Best-in-class managers collaboratively engage with their portfolio companies throughout the entire investment lifecycle to achieve meaningful stewardship outcomes for each investment decision. This includes identifying key ESG engagement topics, establishing how to measure and monitor progress and, importantly, reporting on engagement – encompassing both the breadth of the business and depth of conversation.

Integration

In our experience, best-in-class fund management groups have integrated sustainability into their entire investment philosophy and process – also offering support and resource to smaller clients in defining and establishing their objectives.

Many of these leaders are private asset managers.

For example, infrastructure private equity, as an asset class, continues to lead the way in advancing and applying ESG objectives. This is largely due to there being an enormous opportunity to create, adapt and maintain sustainable infrastructure in developed and developing markets – particularly through greenfield renewable projects.

Moreover, we observe that most of the specialist infrastructure managers that look at LGPS money have factored the most relevant of the 17 UN Sustainable Development Goals into their investment theses.

Such a best-practice approach is borne out by our recent survey of sustainable investment practices of 112 asset managers. When we asked how often ESG considerations impact an analyst’s recommendations, 91% of private equity managers said “each time”. The other 9% responded with “sometimes”. The equivalent numbers in other asset classes are vastly different – for example, just 66% of public equity managers responded with “each time” and 12% with “most of the time”.

Focus

We also see an opportunity for LGPS to work with private asset managers to define and set completely new types of key performance indicators more closely aligned with ESG criteria.

For example, in private debt, we are seeing many LGPS setting triggers for a reduction in fees or a donation to charity if certain ESG targets are not met.

These targets could include defined, mile-stoned reductions in scope 1 and 2 carbon emissions, a commonly recognised example at a portfolio level, or increased reliance on green energy or improved board diversity at an investment level.

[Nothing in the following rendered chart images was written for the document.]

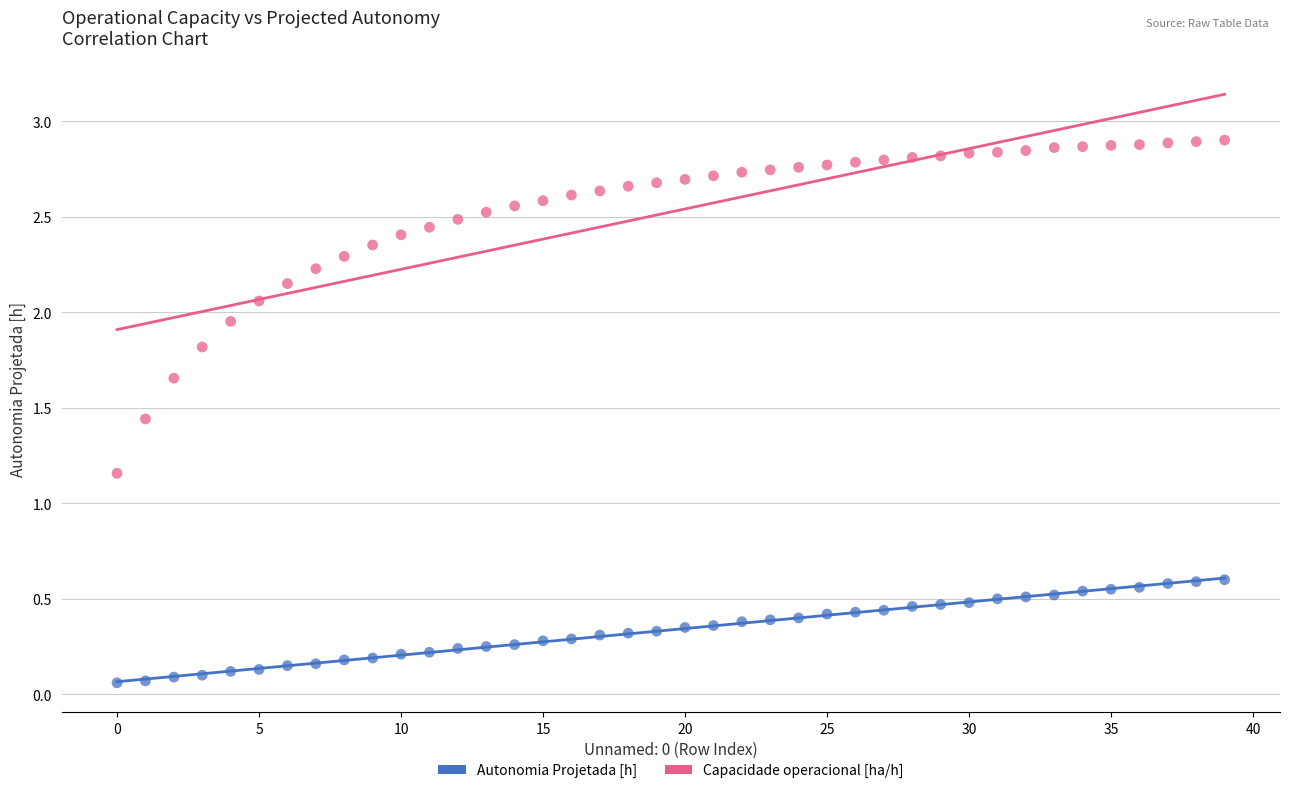

Which series contains the highest Y value?

Capacidade operacional [ha/h]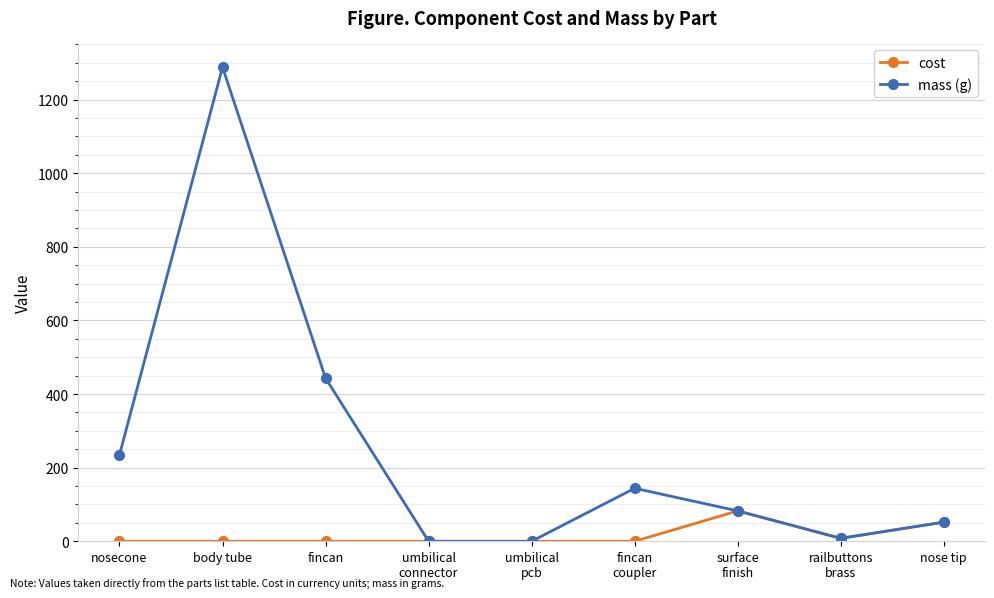

How many interior local peaks does the mass (g) series have?

2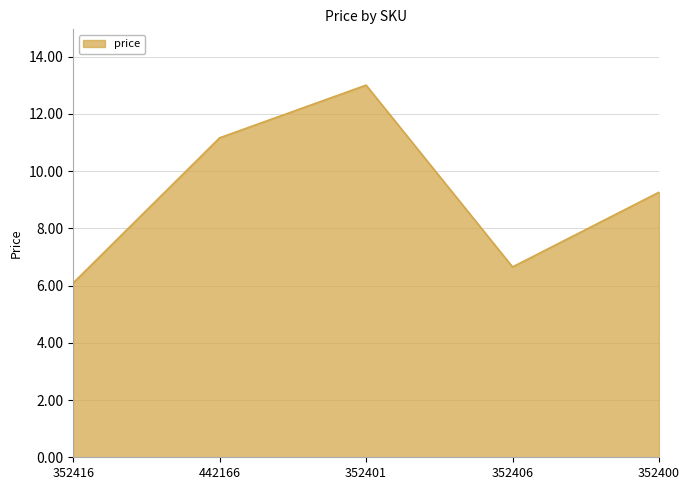

What is the sum of the values at 352401 and 352416?

19.1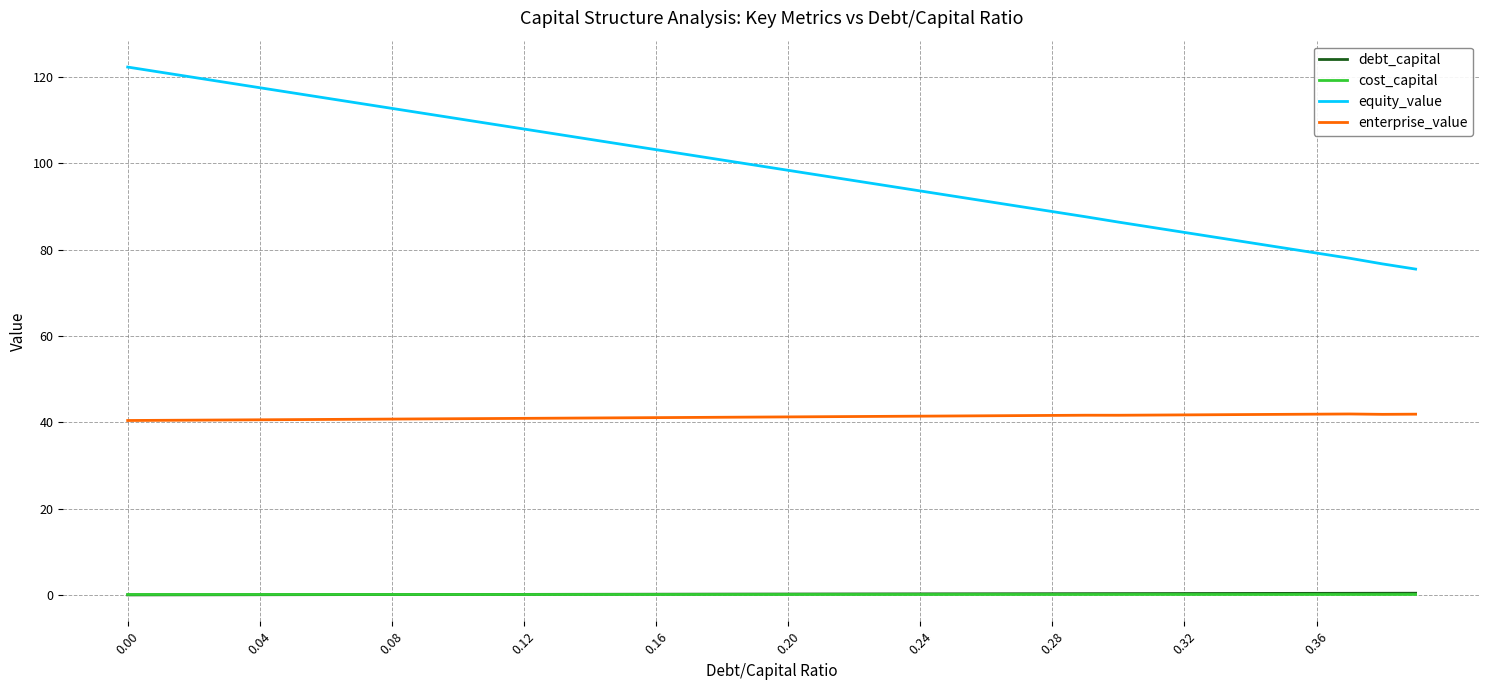

True or false: cost_capital and equity_value intersect in this chart.

False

Investment-level metrics are established to be of direct relevance and challenge to each underlying portfolio company borrower, whereas portfolio-level metrics are often of greater benefit to the limited partners.

Achieving these objectives would typically lead to a reduction in the coupon rate of around 10 basis points. However, managers continue to innovate to make such incentive mechanisms more meaningful to portfolio companies, including shortening maturities on loans, for example.

Standardisation

However, the other side of this coin – and one area in which private markets could be said to lag public markets – is the limited standardisation of environmental, social and governance objectives.

This is partly to do with the massive diversity in asset types, ownership structures, lending terms and conditions and so on.

Yet even here, there are some areas where private markets can still come out on top.

For example, environmental objectives are typically focused on the energy transition within specific timeframes and other parameters. And governance forms a key part of due diligence in private credit, private equity and infrastructure markets. Some might say that only equity holders can influence the outcome of a portfolio company, but best-in-class private lenders structure clear and tailored documentation, terms, data standardisation, reporting covenants and collation to support sustainable objectives.

Private markets show how sustainable and impactful ESG practices enhance financial performance.

Of course, in some cases, the advantage of private over public assets is slim regarding responsible investment. In other areas, though, it can be significant.

If managers of LGPS assets continue to build their private allocations at the expense of public securities, then they are arming themselves with the tools to invest ever more responsibly.